Eton officials talked Fleming’s mother into pulling him out early and sending the irreverent misfit to the Royal Military College, so he could gain a commission in the armed forces and maybe make something of himself. Fleming washed out in a year. His mother sent Fleming to Austria to a school run by a former British spy and his novelist wife to get the lad ready for the Foreign Office exam.

Fleming would go on to fail the government exam. Fleming found his own job at Reuters. The pay was low, but he got to go to Moscow to witness Stalinism first-hand. But, the pay was low. His family didn’t approve. His mother used her connections to get Fleming a much better paying job at a financial company. He failed at it.

She used her connections again to get her second, and disappointing, son a job as Rear Adm. John Godfrey’s assistant. In 1939 Fleming went to work for the director of naval intelligence and eventually given the handle 17F. The Admiralty would soon become one of the most exciting places on the planet to work. On Sept. 1, 1939, Germany invaded Poland. World War II was on in full cry.

Room 39 at The Admiralty, World War II 

Before Adolf Hitler betrayed his uneasy peace pact with the Soviet Union and Japan foolishly drew the United States into war, Britain could only barely hold onto survival. As German bombs fell on a scared and desperate Britain, Godfrey produced the “Trout Memo,” a series of espionage schemes for Churchill and others to consider.

It was full of outlandish ideas that threw out decency. For example, it said the British military could use recently deceased Brits camouflaged as military and intelligence officials with planted misinformation to trick the German military intelligence into opening vulnerabilities to exploit.

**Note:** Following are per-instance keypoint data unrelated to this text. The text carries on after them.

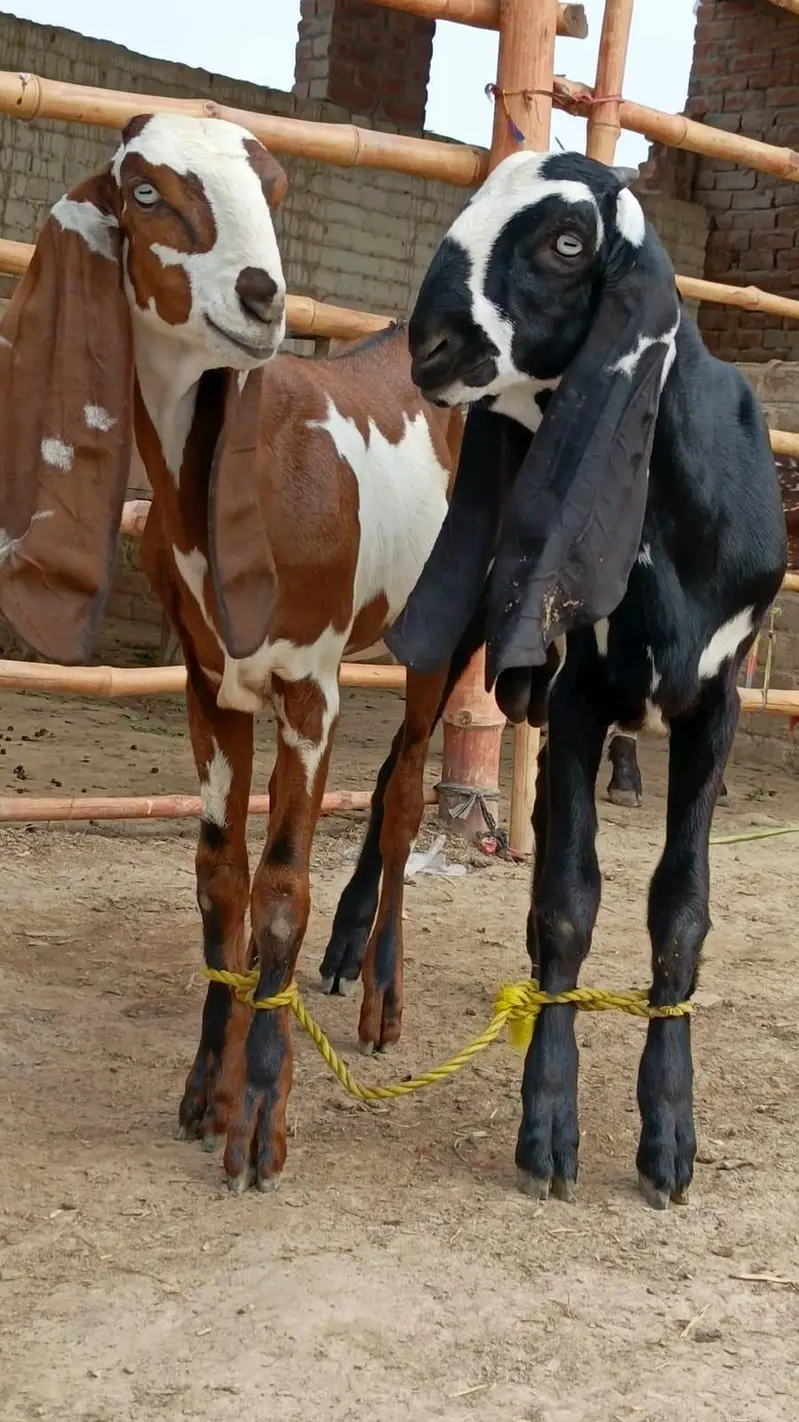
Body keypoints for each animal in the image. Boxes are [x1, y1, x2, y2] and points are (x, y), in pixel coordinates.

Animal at [0, 112, 466, 1194]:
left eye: (275, 191)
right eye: (144, 192)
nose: (262, 296)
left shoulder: (308, 687)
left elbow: (282, 887)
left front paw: (259, 1122)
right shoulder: (208, 683)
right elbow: (221, 879)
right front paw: (205, 1091)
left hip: (442, 627)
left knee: (405, 793)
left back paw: (379, 999)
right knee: (391, 775)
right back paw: (344, 962)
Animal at [369, 149, 786, 1208]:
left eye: (566, 242)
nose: (428, 345)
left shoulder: (713, 704)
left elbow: (678, 909)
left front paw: (669, 1135)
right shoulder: (578, 693)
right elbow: (567, 901)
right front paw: (547, 1126)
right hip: (462, 628)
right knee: (397, 791)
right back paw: (365, 977)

The idea went against every shred of decency, it dishonored the dead — and it’d become Operation Mincemeat.

In 1943 the Allies tricked the Abwehr into believing it had a drowned British naval intelligence officer carrying plans to invade Greece and stage a simultaneous deception attack on Sicily. The trout were biting. The Axis, acting on the misdirection, left the Allies’ real goals lightly defended. 

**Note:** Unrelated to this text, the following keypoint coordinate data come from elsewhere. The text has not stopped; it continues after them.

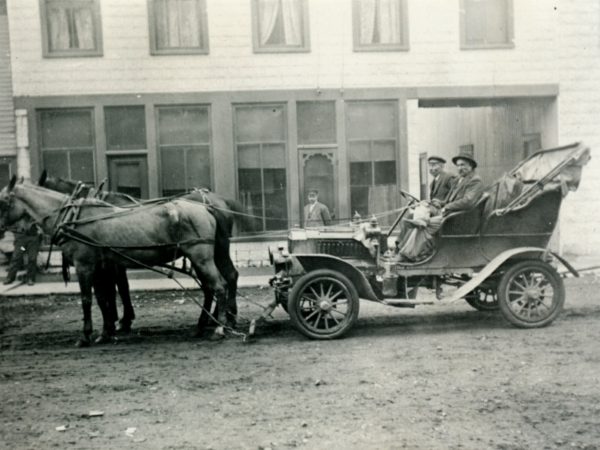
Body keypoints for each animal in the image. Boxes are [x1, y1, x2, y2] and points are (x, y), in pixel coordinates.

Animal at [38, 171, 248, 330]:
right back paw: (221, 316)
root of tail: (216, 200)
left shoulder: (111, 263)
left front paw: (121, 320)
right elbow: (116, 288)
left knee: (222, 279)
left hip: (212, 249)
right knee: (223, 278)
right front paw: (118, 320)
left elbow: (119, 288)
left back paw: (221, 318)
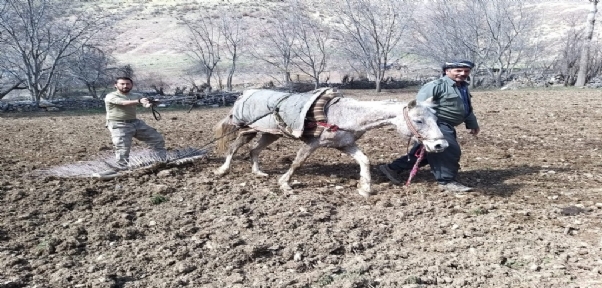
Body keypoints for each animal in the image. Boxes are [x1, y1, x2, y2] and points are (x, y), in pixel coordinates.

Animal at [212, 94, 446, 198]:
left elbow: (364, 160)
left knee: (254, 150)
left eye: (435, 118)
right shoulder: (312, 144)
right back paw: (222, 170)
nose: (440, 145)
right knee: (234, 148)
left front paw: (365, 188)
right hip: (248, 129)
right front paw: (285, 184)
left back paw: (258, 172)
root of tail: (243, 95)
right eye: (419, 120)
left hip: (270, 134)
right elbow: (297, 163)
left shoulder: (346, 144)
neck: (345, 115)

There’s a lot of evidence Fleming authored the “Trout Memo” and came up with most of the espionage ideas in it. He’s almost certainly the conceptual father of Operation Mincemeat.

During the war years, Fleming rubbed shoulders with spies and spy bosses from all over the world. He formed the 30 Assault Unit, 30AU, to focus on seizing Nazi documents for Allied intelligence to decipher and exploit.  

Fleming reportedly told friends that after World War II was over, he was going to write a great spy novel.

Goldeneye, 1952

As the war wrapped up Fleming returned to Jamaica, where he’d attended Allied intelligence meetings. He bought some land to build a retreat house. He named it Goldeneye after one of the operations he was involved in during the war. Bond found work back in journalism. This time it was at the much more prestigious, and better paying, position of foreign manager at the company which owned The Sunday Times.

A couple months a year Fleming went to Goldeneye to listen to the ocean lap the shores. An old flame, Ann Charteris, started spending time with him there. The only downside to their relationship in a Caribbean paradise was the whole she-was-married thing. She divorced in 1951, and soon thereafter Fleming and she planned to marry.

To take his mind off the pressures of marrying at 43, Fleming started writing a spy novel, “Casino Royale.” Everybody who read it … thought it kind of sucked. Even Fleming. Since his older brother was a money-making book writer for Jonathan Cape, the publisher agreed to a small run of the book about a fictional jet-setting master spy named after a real ornithologist.